**Work item**
Continue the review of Sheila Schwartz's story "Finding Peace" from the point where it stops.
━━━ Document text
Sheila Schwartz, "Finding Peace"
Sheila Schwartz’s “Finding Peace” (One Story 127, October 10, 2009) worked after page 21 (of 29). Before that, it ran into all sorts of trouble.
Details were clumsily slipped in (something I’ve already mentioned with two previous stories in this One Story streak). It was obvious that we were being served the backstory in conspicuously planted morsels. Also, the opening was awful: “Why I am doing this? Sally asks herself.” Note the trite question, the italics, the useless attribution. There were dozens of ways to start the story; the one Schwartz chose is among the worst.
The story plays with capital letters and punctuation (e.g., “As if Mr. Peanut is climbing with them. M-R. P-E-A-N-U-T: A tall, monocled representative for Planter’s Peanuts…a much kinder leader than Ellikka” (12). Sometimes it works: there’s a funny bit on page 13, for instance. Often it just makes the page look weird, especially with the capital-letter-cum-dash device. And there are moments that are punctuationally naïve, such as starting episodes with an ellipsis. As readers, we would understand that the section is beginning on edge; no need for the ellipsis.
At times, the language goes haywire. Simple phrases are repeated to the point of making them meaningless and bland. Some comparisons work (the ropes and ladders become “mere scribbles in all that wind” [3]). But some are stuck, like hiccups, to weird effects: on a couple pages (19-21), we get a rush of similes involving dogs, horses, and geese.
Several of these faults, especially those concerning language, could be justified by pointing to the plot, which I haven’t mentioned. Could be, but not really. The plot: Sally, a woman who survived cancer, agrees to climb Mount Everest as a way to show people that major obstacles can be beat. She is part of a group of cancer survivors who are led by an annoyingly cheerful and optimistic leader called Ellikka. As she suffers the climb, Sally remembers her sister, her chemo, her husband Lenny (who left her when she decided to tackle Mount Everest), her friends. Her exhaustion and the harsh conditions at 28,000 feet make her thoughts drift away, mostly dissociated from reality.
━━━━━━
━━━ Data excerpts
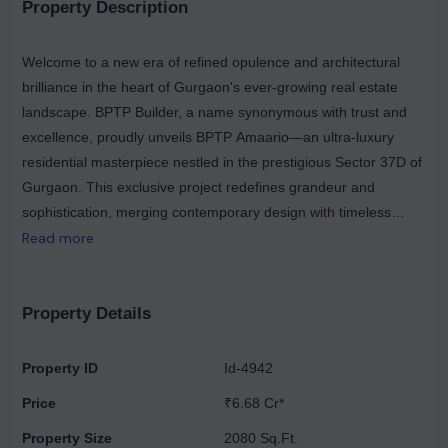
Property Description
Welcome to a new era of refined opulence and architectural
brilliance in the heart of Gurgaon's ever-growing real estate
landscape. BPTP Builder, a name synonymous with trust and
excellence, proudly unveils BPTP Amaario—an ultra-luxury
residential masterpiece nestled in the prestigious Sector 37D of
Gurgaon. This exclusive project redefines grandeur and
sophistication, merging contemporary design with timeless
elegance to create a sanctuary for those who seek the finest
Read more
things in life. BPTP Amaario offers an unparalleled living
experience, complete with world-class amenities that cater to
your every need and desire. Imagine waking up each day in a
Property Details
residence that exudes style, luxury, and comfort, with expansive
living spaces that start from an impressive 3,700 sq. ft. These
Property ID
Id-4942
thoughtfully designed spaces offer ample room for relaxation,
Price
₹6.68 Cr*
entertainment, and family gatherings, making every corner a
testament to luxury. Each residence is meticulously crafted to
Property Size
2080 Sq.Ft.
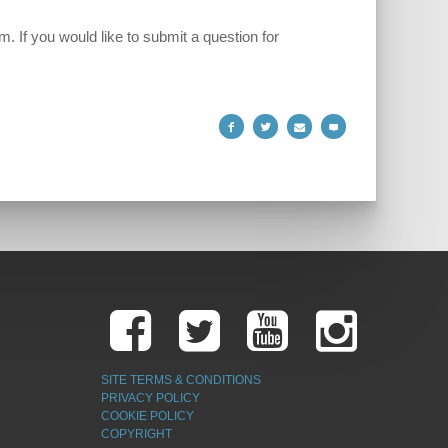
 If you would like to submit a question for
SITE TERMS & CONDITIONS
PRIVACY POLICY
COOKIE POLICY
COPYRIGHT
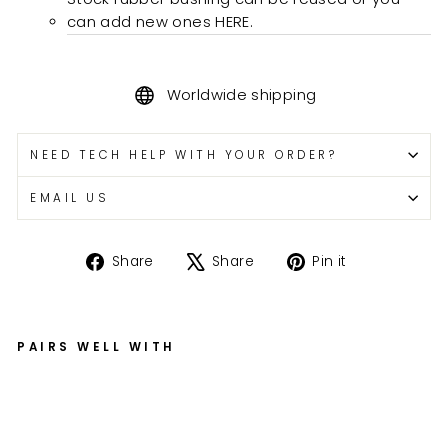
can add new ones HERE.
Worldwide shipping
NEED TECH HELP WITH YOUR ORDER?
EMAIL US
Share
Tweet
Pin
Share
Share
Pin it
on
on
on
Facebook
X
Pinterest
PAIRS WELL WITH
X
S
6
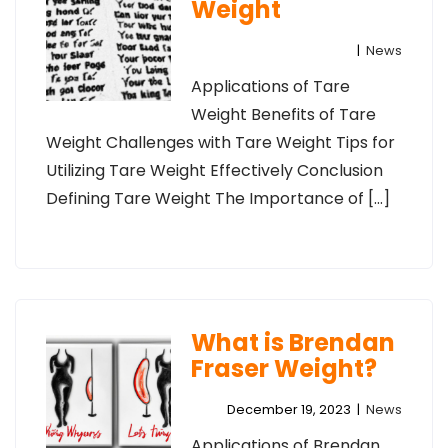
Weight
|
News
Applications of Tare
Weight Benefits of Tare
Weight Challenges with Tare Weight Tips for
Utilizing Tare Weight Effectively Conclusion
Defining Tare Weight The Importance of […]
What is Brendan
Fraser Weight?
December 19, 2023
|
News
Applications of Brendan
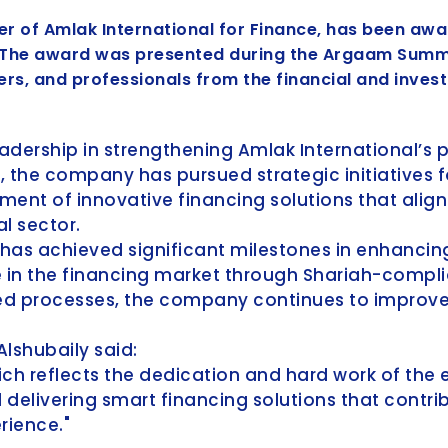
cer of Amlak International for Finance, has been aw
. The award was presented during the Argaam Summit
rs, and professionals from the financial and inves
leadership in strengthening Amlak International’s 
, the company has pursued strategic initiatives f
ment of innovative financing solutions that alig
l sector.
 has achieved significant milestones in enhancing
e in the financing market through Shariah-compl
d processes, the company continues to improve 
lshubaily said:
ch reflects the dedication and hard work of the e
delivering smart financing solutions that contrib
rience."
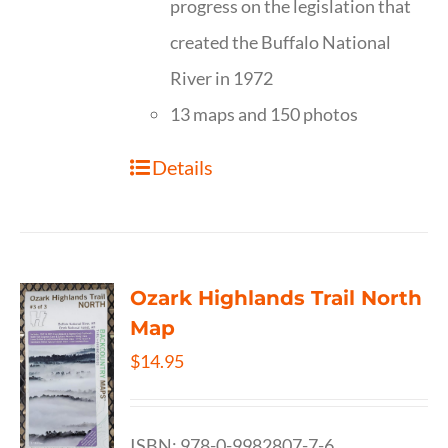
progress on the legislation that
created the Buffalo National
River in 1972
13 maps and 150 photos
Details
Ozark Highlands Trail North
Map
$
14.95
ISBN: 978-0-9982807-7-6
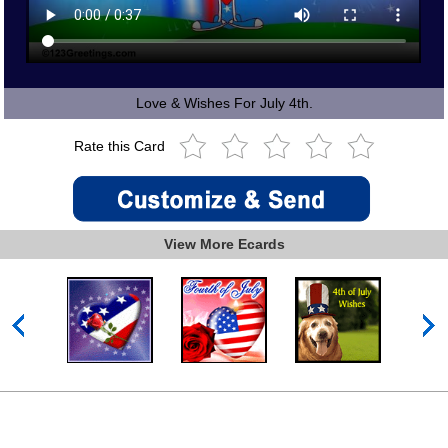
Love & Wishes For July 4th.
Rate this Card
View More Ecards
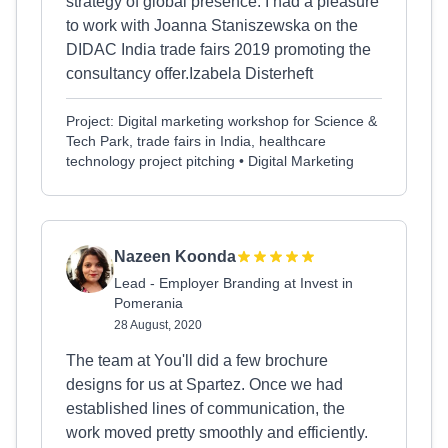
strategy of global presence. I had a pleasure
to work with Joanna Staniszewska on the
DIDAC India trade fairs 2019 promoting the
consultancy offer.Izabela Disterheft
Project: Digital marketing workshop for Science &
Tech Park, trade fairs in India, healthcare
technology project pitching • Digital Marketing
Nazeen Koonda
Lead - Employer Branding at Invest in
Pomerania
28 August, 2020
The team at You'll did a few brochure
designs for us at Spartez. Once we had
established lines of communication, the
work moved pretty smoothly and efficiently.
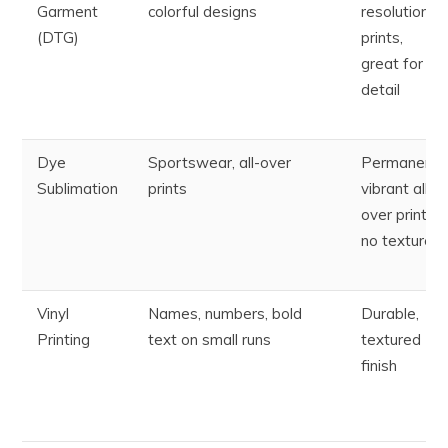
Garment
colorful designs
resolution
(DTG)
prints,
great for
detail
Dye
Sportswear, all-over
Permanent,
Sublimation
prints
vibrant all-
over prints;
no texture
Vinyl
Names, numbers, bold
Durable,
Printing
text on small runs
textured
finish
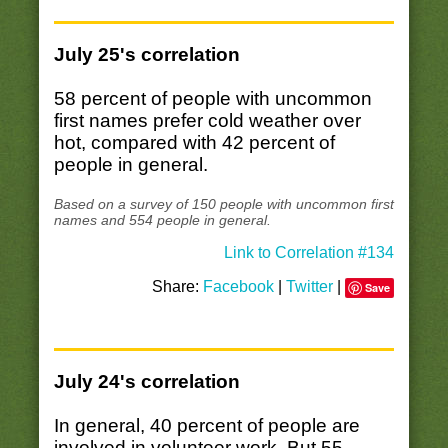
July 25's correlation
58 percent of people with uncommon
first names prefer cold weather over
hot, compared with 42 percent of
people in general.
Based on a survey of 150 people with uncommon first
names and 554 people in general.
Link to Correlation #134
Share:
Facebook
|
Twitter
|
Save
July 24's correlation
In general, 40 percent of people are
involved in volunteer work. But 55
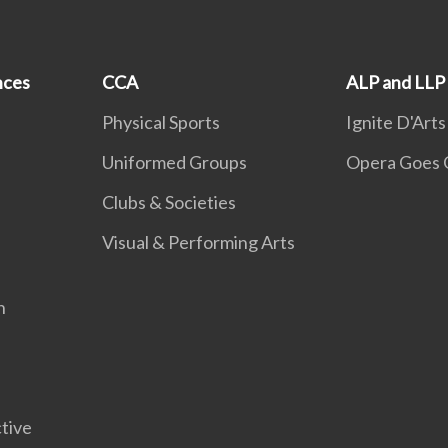
nces
CCA
ALP and LLP
Physical Sports
Ignite D'Arts
Uniformed Groups
Opera Goes 
Clubs & Societies
Visual & Performing Arts
n
tive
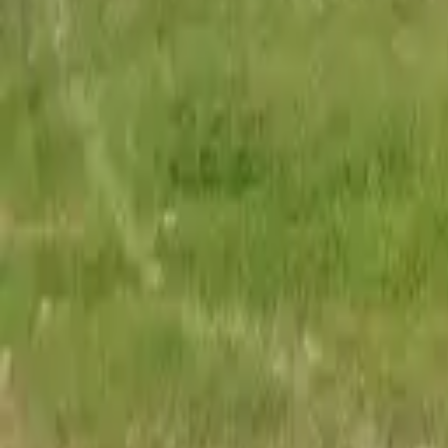
Adult Residential (18–59)
Memory Care
Guides
More
Sign in
List Your Facility
Open main menu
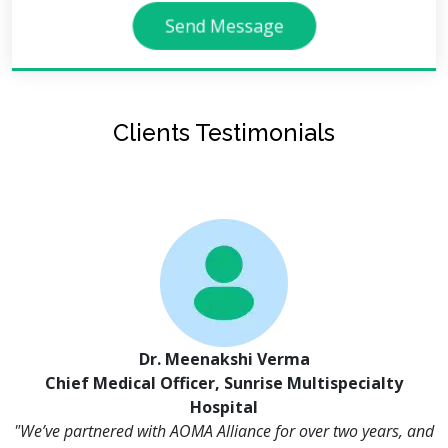
Send Message
Clients Testimonials
Dr. Meenakshi Verma
Chief Medical Officer, Sunrise Multispecialty
Hospital
"We’ve partnered with AOMA Alliance for over two years, and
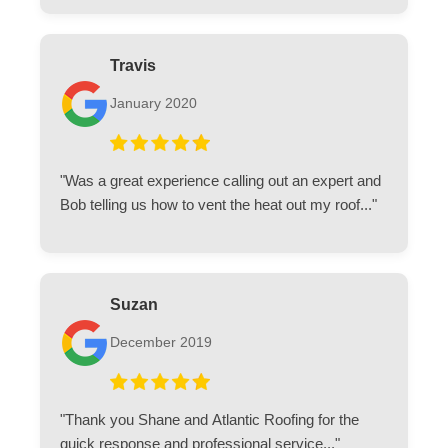
Travis
January 2020
"Was a great experience calling out an expert and
Bob telling us how to vent the heat out my roof..."
Suzan
December 2019
"Thank you Shane and Atlantic Roofing for the
quick response and professional service..."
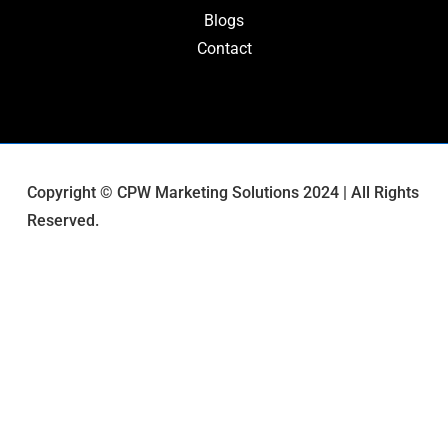
Blogs
Contact
Copyright © CPW Marketing Solutions 2024 | All Rights
Reserved.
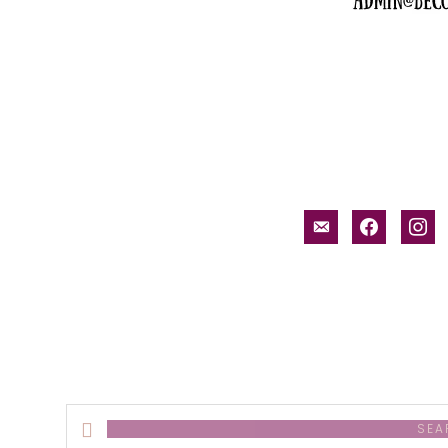
email-
facebook
inst
alt
Search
━━━━━━
**Answer space**
The story, as I said, gets good on page 21. At that point, there is a tragic accident, and Sally’s jagged thoughts and blurry sense of reality spin out of control. Did the accident really happen? By the end, I was almost persuaded it didn’t. People blink in and out of Sally’s mind, time collapses. Start just a little before page 21, compressing the first twenty into a few paragraphs of descriptions intertwined with action, and we would have an arresting piece.
I’ve tried to evaluate the story as a story. But it’s tough to leave the author’s bio entirely out the picture: Sheila Schwartz died in 2008, after years of battling cancer. This story vibrates with her own experiences and her struggles, and I don’t mean to belittle those when criticizing “Finding Peace.” Here’s something I was amazed to learn when reading the One Story interview (her husband was interviewed): Schwartz never climbed Mount Everest. The story is so well researched that you get a crisp and brutal sense of the mountain. Something else of interest: when the story ends, you really don’t know what happened to Sally. But the story forms part of a forthcoming collection, In the Infusion Room, where we are going to be told the outcome.